Le diagnostic précoce du cancer du sein, gratuit pour les assurées de plus de 40 ans
C’est l’information qu’on pouvait lire le 31/08/08, sur le quotidien national " Le Soir d’Algérie ". En dehors de l’effet d’annonce qui pourrait faire croire à une avancée dans la prise en charge de la localisation cancéreuse la plus fréquente en Algérie et dans le monde occidental, en qualité de praticien plusieurs questions méritent d’être posées.
1/ S’agit-il de diagnostic précoce ou de dépistage du cancer du sein ?
A notre avis, il s’agit plutôt de dépistage de toute anomalie mammaire chez les femmes de plus de 40 ans. En effet le diagnostic précoce d’une pathologie donnée et à fortiori du cancer n’est pas limité à une quelconque tranche d’âge mais c’est le but auquel aspire tout praticien pour toutes les pathologies qu’il est amené à prendre en charge.
2/ le choix du seuil inférieur à " plus de 40 ans " ?
Dans les pays occidentaux qui ont une politique de dépistage du cancer du sein, le dépistage commence une décennie plus tard, mais hélas au Maghreb et en Algérie en particulier cette affection touche une population nettement plus jeune ce qui expliquerai le choix du ministère du Travail et de la Sécurité Sociale, mais où est située la borne supérieure ? Autrement dit, y a t-il un âge limite où ce dépistage va s’arrêter ?
De même choisir comme borne inférieure l’âge de 40 ans, rend l’interprétation des images mammographiques beaucoup plus difficiles car la glande mammaire n’a pas encore subit d’involution graisseuse. A-t-on pensé à former les imageurs ?
3/ la réalisation de 4 centres régionaux de scanning est-elle suffisante ?
Dans un pays, le lancement d’une campagne de dépistage ne devrait pas exclure une catégorie de la population : celles qui ne sont pas assurées. Certes, en Algérie, elles ne devraient pas être très nombreuses et surtout elles peuvent être prises en charge soit par leur commune d’origine, soit par le ministère de la solidarité ou celui de la santé. Le terme ‘’ gratuit’’ n’est d’ailleurs pas approprié pour les assurées sociaux puisque c’est l’argent de leurs cotisations qui est utilisé. Par ailleurs, 4 centres pour tous le pays sont-ils suffisants ?

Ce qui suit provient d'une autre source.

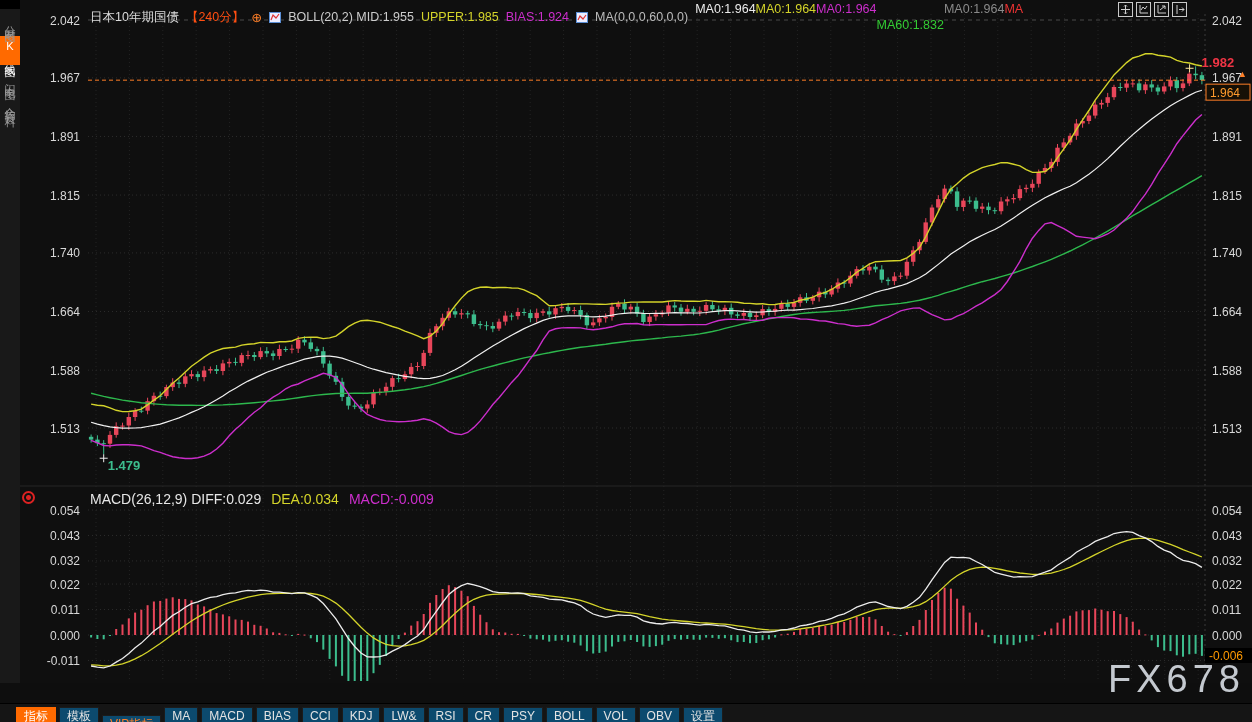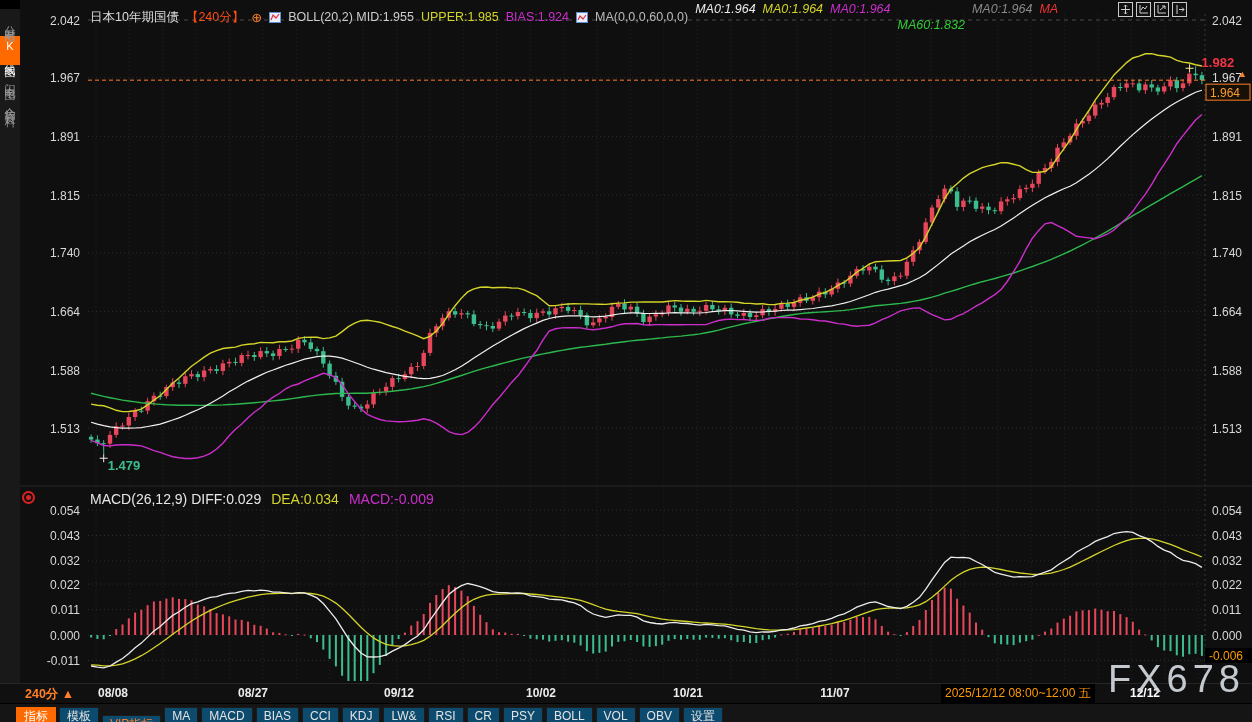--- a/index.html
+++ b/index.html
@@ -721,7 +721,7 @@
         </svg>
     </span>
     <span style="color:#bbb">MA(0,0,0,60,0,0)</span>
-    <span id="ma-items" style="display:flex;gap:7px;font-style:italic;">
+    <span id="ma-items" style="display:flex;">
         <span style="color: rgb(236, 236, 236);">MA0:1.964</span>
         <span style="color: rgb(212, 212, 42);">MA0:1.964</span>
         <span style="color: rgb(204, 46, 204);">MA0:1.964</span>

Le choix des investigations a-t-il été fait ? (Mammographie seule, mammographie + examen clinique ou encore mammographie +examen clinique + échographie).
Un seul examen d’imagerie par femme ou deux examens réalisés et interprétés par deux imageurs différents ?

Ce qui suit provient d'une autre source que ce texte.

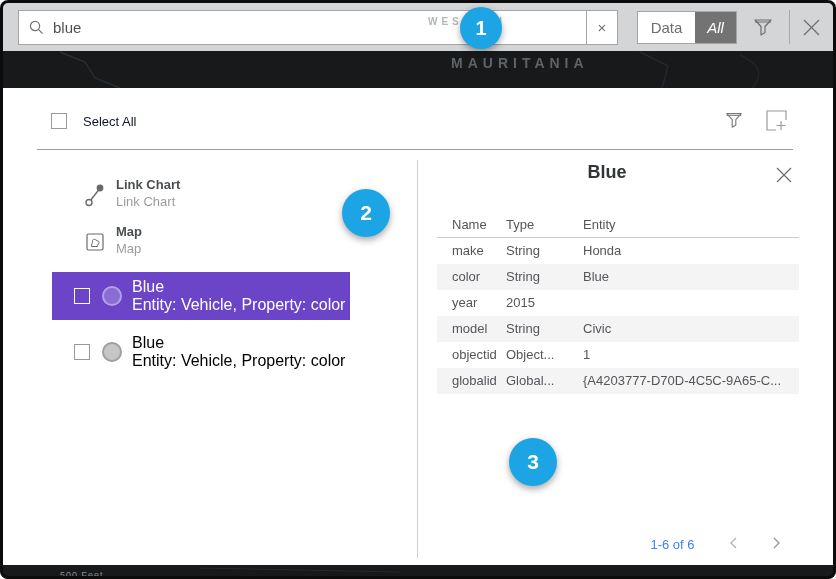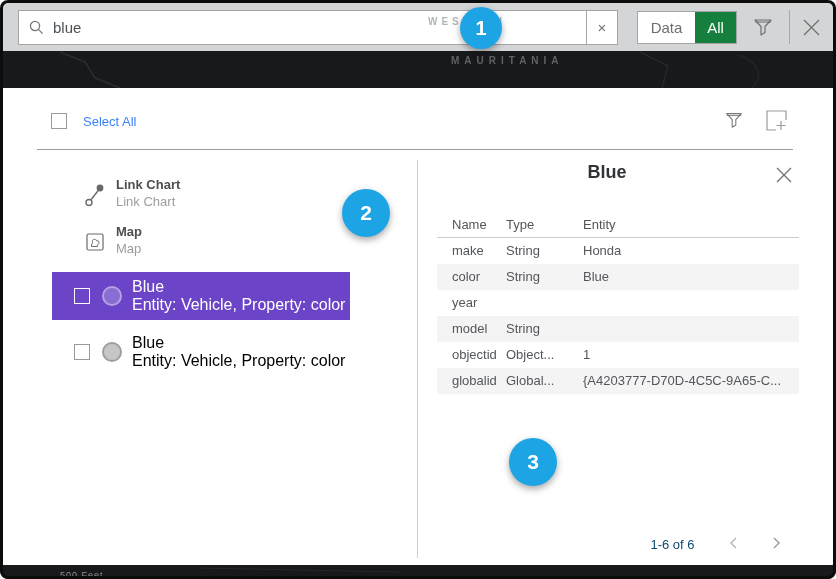--- a/index.html
+++ b/index.html
@@ -33,7 +33,7 @@
   .toggle-btn { display:flex; align-items:center; justify-content:center;
                 font-size:15px; cursor:pointer; }
   .toggle-data { flex:0 0 57px; color:#6e6e6e; background:#ffffff; }
-  .toggle-all  { flex:1; color:#ffffff; background:#15803d; }
+  .toggle-all  { flex:1; color:#ffffff; background:#737373;font-style:italic; }
   .tool-icon-btn { position:absolute; background:none; border:none; cursor:pointer; padding:0; }
   .toolbar-vdivider { position:absolute; left:789px; top:10px; width:1px; height:34px; background:#a9a9a9; }
 

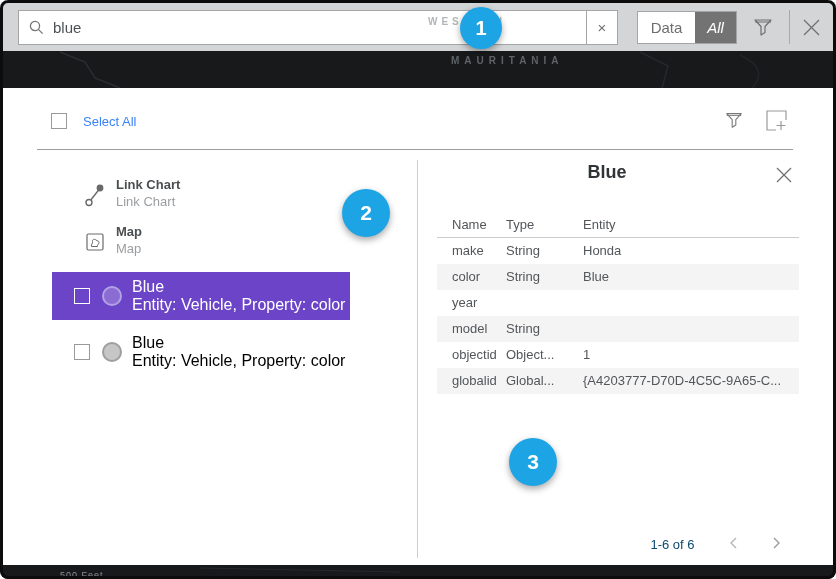--- a/index.html
+++ b/index.html
@@ -10,7 +10,7 @@
            pointer-events:none; z-index:60; }
 
   
-  .map-band-label { position:absolute; left:451px; top:55px; font-size:10px; font-weight:bold;
+  .map-band-label { position:absolute; left:451px; top:55px; font-size:14px; font-weight:bold;
                     letter-spacing:5px; color:#5d6367; z-index:2; }
   .map-top-label  { position:absolute; left:428px; top:16px; font-size:10px; font-weight:bold;
                     letter-spacing:4px; color:#b2b6b8; z-index:6; }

L’information des femmes concernées par le dépistage se ferait selon le ministère du travail par convocation. Pour celles qui travaillent cela serait possible mais pour toutes celles qui ne travaillent pas et qui sont assurées (car le mari, le père ou un tuteur travaille) comment les amener à réaliser le test de dépistage ? A-t-on réfléchi à l’importance de la communication, de l'information et de la sensibilisation de la population cible et de sa compliance ?

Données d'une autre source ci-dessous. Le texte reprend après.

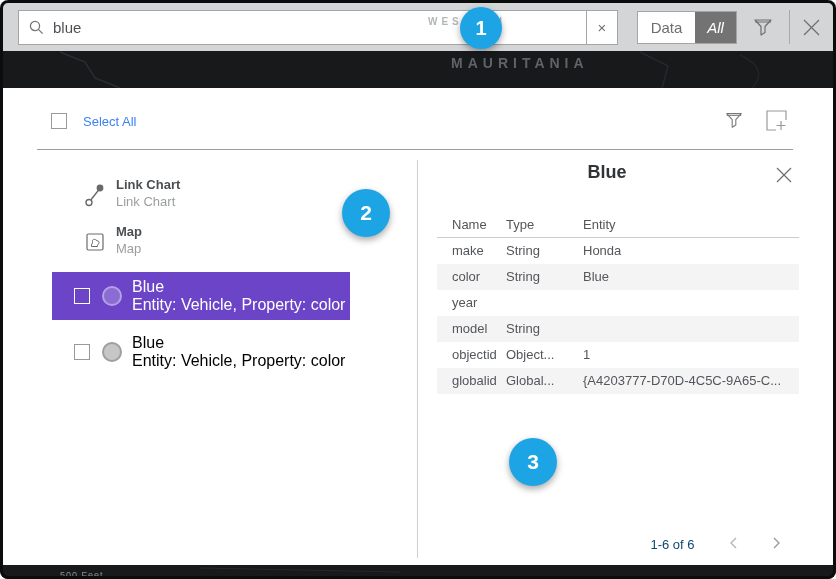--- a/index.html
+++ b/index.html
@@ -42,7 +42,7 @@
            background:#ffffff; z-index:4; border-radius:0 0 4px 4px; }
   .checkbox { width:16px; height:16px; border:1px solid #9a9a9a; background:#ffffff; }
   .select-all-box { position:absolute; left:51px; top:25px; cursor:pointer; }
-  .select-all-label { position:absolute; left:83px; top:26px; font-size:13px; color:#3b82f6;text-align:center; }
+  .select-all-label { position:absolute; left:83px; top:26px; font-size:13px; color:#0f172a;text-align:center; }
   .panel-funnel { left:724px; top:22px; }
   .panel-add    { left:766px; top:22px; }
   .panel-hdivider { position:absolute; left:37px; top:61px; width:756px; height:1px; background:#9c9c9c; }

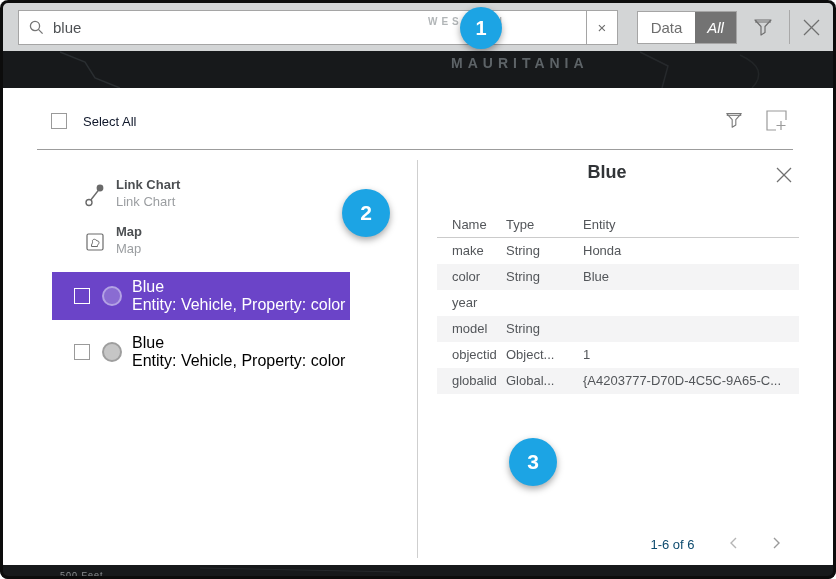--- a/index.html
+++ b/index.html
@@ -235,6 +235,7 @@
         </div>
         <div class="dt-row">
           <div class="dt-c1">year</div>
+          <div class="dt-c3">2015</div>
         </div>
         <div class="dt-row">
           <div class="dt-c1">model</div>

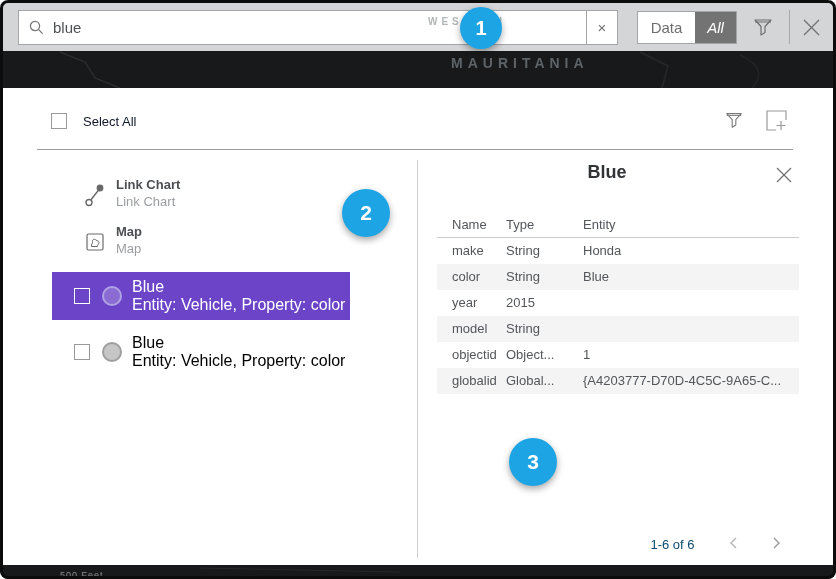--- a/index.html
+++ b/index.html
@@ -240,6 +240,7 @@
         <div class="dt-row">
           <div class="dt-c1">model</div>
           <div class="dt-c2">String</div>
+          <div class="dt-c3">Civic</div>
         </div>
         <div class="dt-row">
           <div class="dt-c1">objectid</div>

4/ Qui prendra en charge SELON LES REGLES UNIVERSELLES les cas dépistés (qui vont de la pathologie mammaire bénigne aux cancers) compte tenu des capacités actuelles de traitement! Chirurgie, radiothérapie, oncologie médicale) et de leur répartition sur le territoire national ?
5/ Un collège d’experts en sénologie et en épidémiologie s’est-il réuni pour validé cette méthode de dépistage ?
6/ En Algérie, un projet de dépistage du sein a-t-il vu le jour sans que les praticiens ne soient au courant ?
La ligue algérienne de Lutte contre le Cancer a monté un projet pilote de dépistage avec l’APC de Sidi M’hamed. Ce projet qui utilisera la télé-imagerie et la double lecture centralisée devrait démarrer en 2009 avec extension à d’autres régions comme Laghouat et Tizi Ouzou, viles qui disposent de mammographe numérique inutilisé faute d’imageurs formés au dépistage.
Devant le retard accumulé en matière de dépistage du cancer, cette initiative du ministère du travail est heureuse. Elle devrait néanmoins être entourée d’un maximum de précautions et s’inclure dans un projet national où toutes les compétences nationales sont impliquées , afin d’obtenir les résultats escomptés.